(Task goal): Can you print every line of the entries below verbatim, leaving out the pictures?

--- --- ---

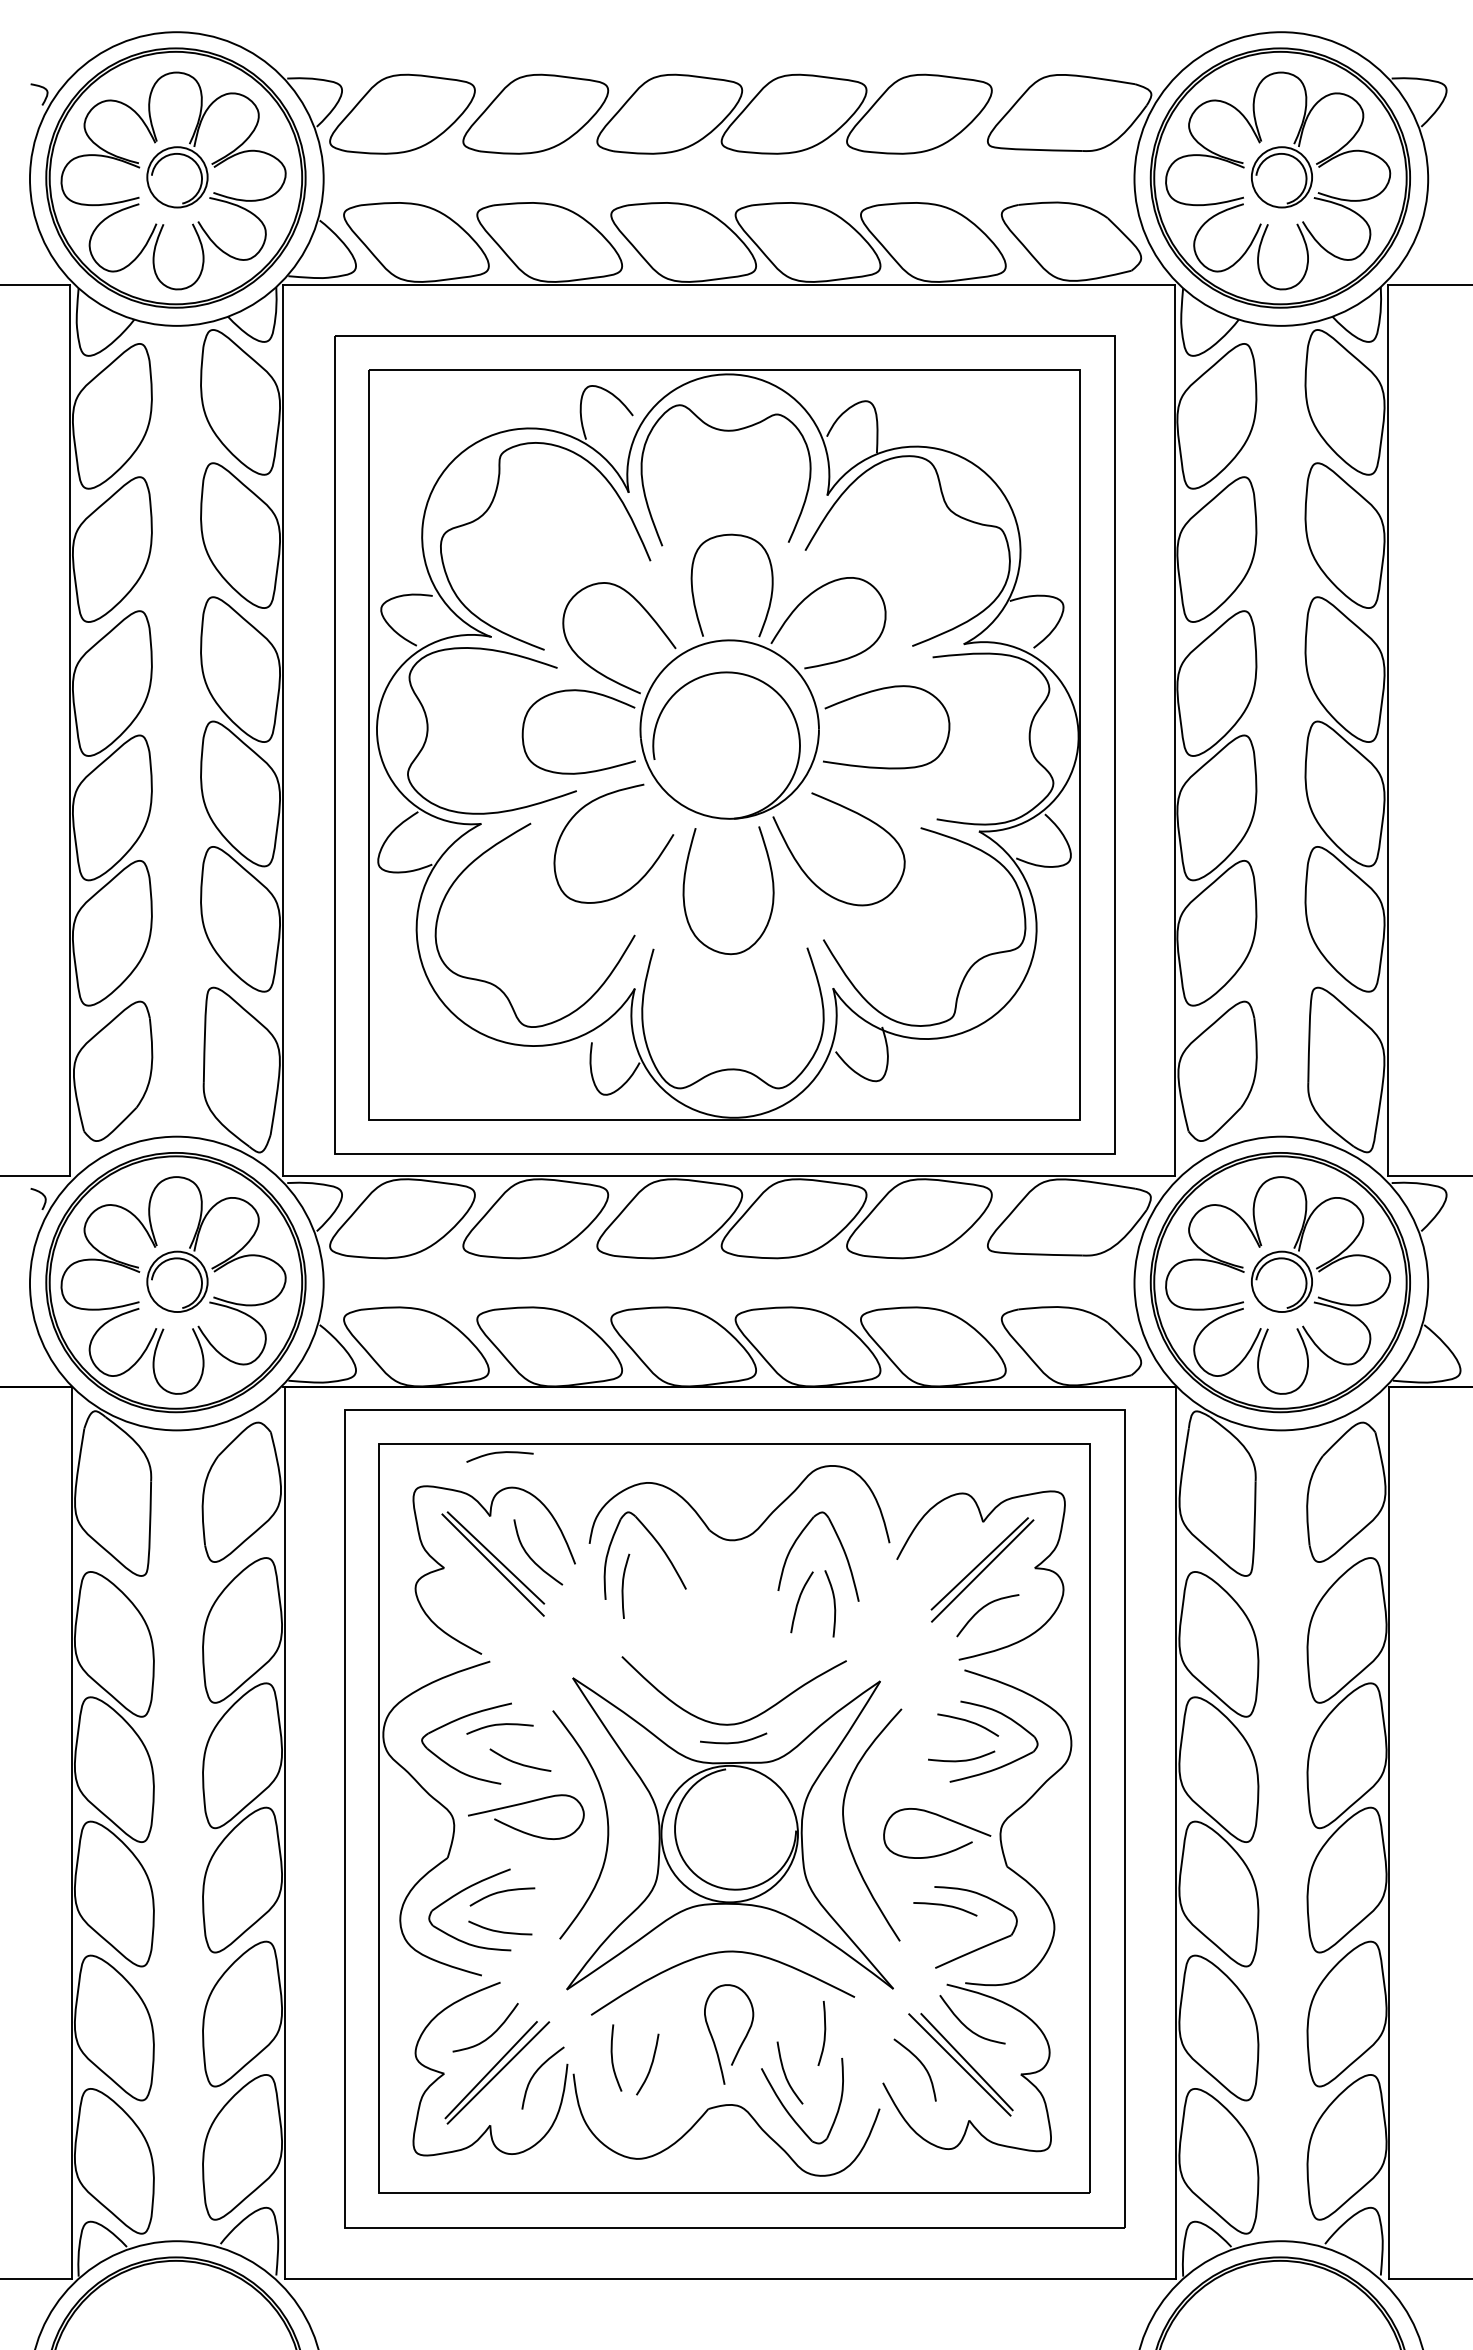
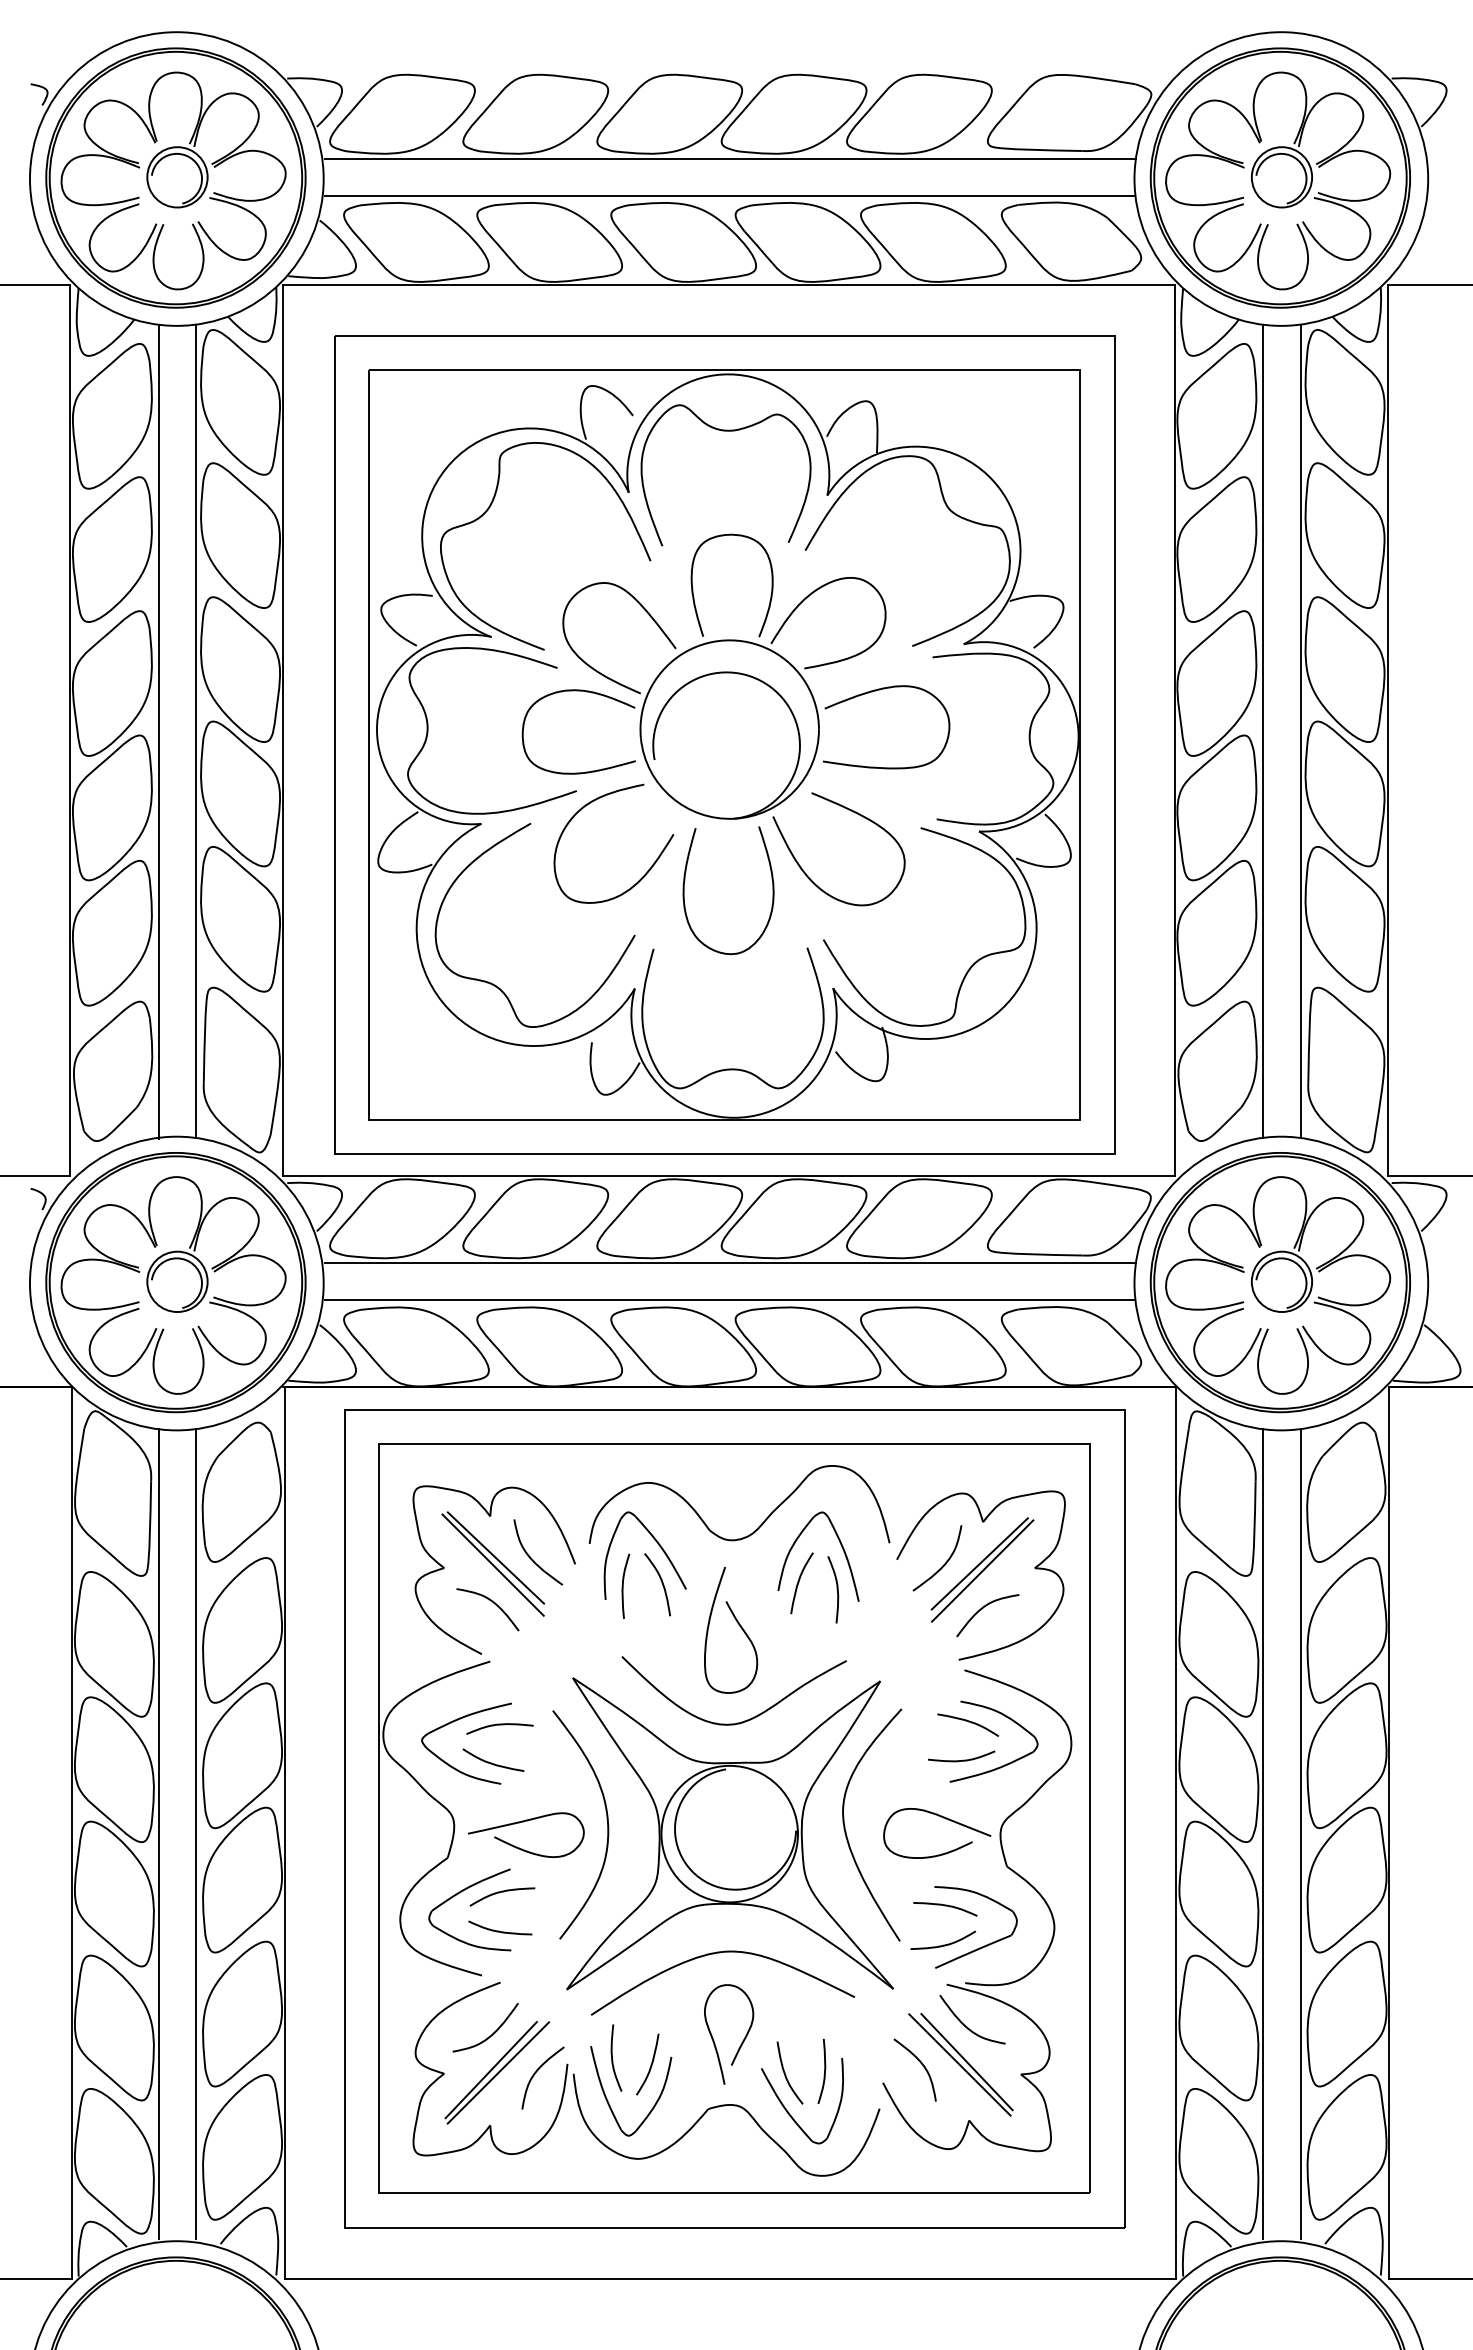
line at (729, 158): none -> present
line at (729, 195): none -> present
line at (196, 730): none -> present
line at (1263, 730): none -> present
line at (1300, 730): none -> present
line at (158, 731): none -> present
line at (729, 1263): none -> present
line at (729, 1300): none -> present
curve at (499, 1453): present -> none
curve at (943, 1564): none -> present
curve at (661, 1583): none -> present
curve at (799, 1601) position: (799, 1601) -> (799, 1582)
curve at (493, 1603): none -> present
curve at (833, 1603) position: (833, 1603) -> (836, 1589)
curve at (737, 1623): none -> present
curve at (735, 1741): present -> none
curve at (518, 1762) position: (518, 1762) -> (491, 1762)
curve at (523, 1804) position: (523, 1804) -> (523, 1822)
line at (196, 1833): none -> present
line at (1300, 1833): none -> present
line at (158, 1834): none -> present
line at (1263, 1834): none -> present
curve at (943, 1944): none -> present
curve at (824, 2033) position: (824, 2033) -> (824, 2071)
part at (608, 2100): none -> present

--- --- ---

(Complete answer):
line at (729, 158): none -> present
line at (729, 195): none -> present
line at (196, 730): none -> present
line at (1263, 730): none -> present
line at (1300, 730): none -> present
line at (158, 731): none -> present
line at (729, 1263): none -> present
line at (729, 1300): none -> present
curve at (499, 1453): present -> none
curve at (943, 1564): none -> present
curve at (661, 1583): none -> present
curve at (799, 1601) position: (799, 1601) -> (799, 1582)
curve at (493, 1603): none -> present
curve at (833, 1603) position: (833, 1603) -> (836, 1589)
curve at (737, 1623): none -> present
curve at (735, 1741): present -> none
curve at (518, 1762) position: (518, 1762) -> (491, 1762)
curve at (523, 1804) position: (523, 1804) -> (523, 1822)
line at (196, 1833): none -> present
line at (1300, 1833): none -> present
line at (158, 1834): none -> present
line at (1263, 1834): none -> present
curve at (943, 1944): none -> present
curve at (824, 2033) position: (824, 2033) -> (824, 2071)
part at (608, 2100): none -> present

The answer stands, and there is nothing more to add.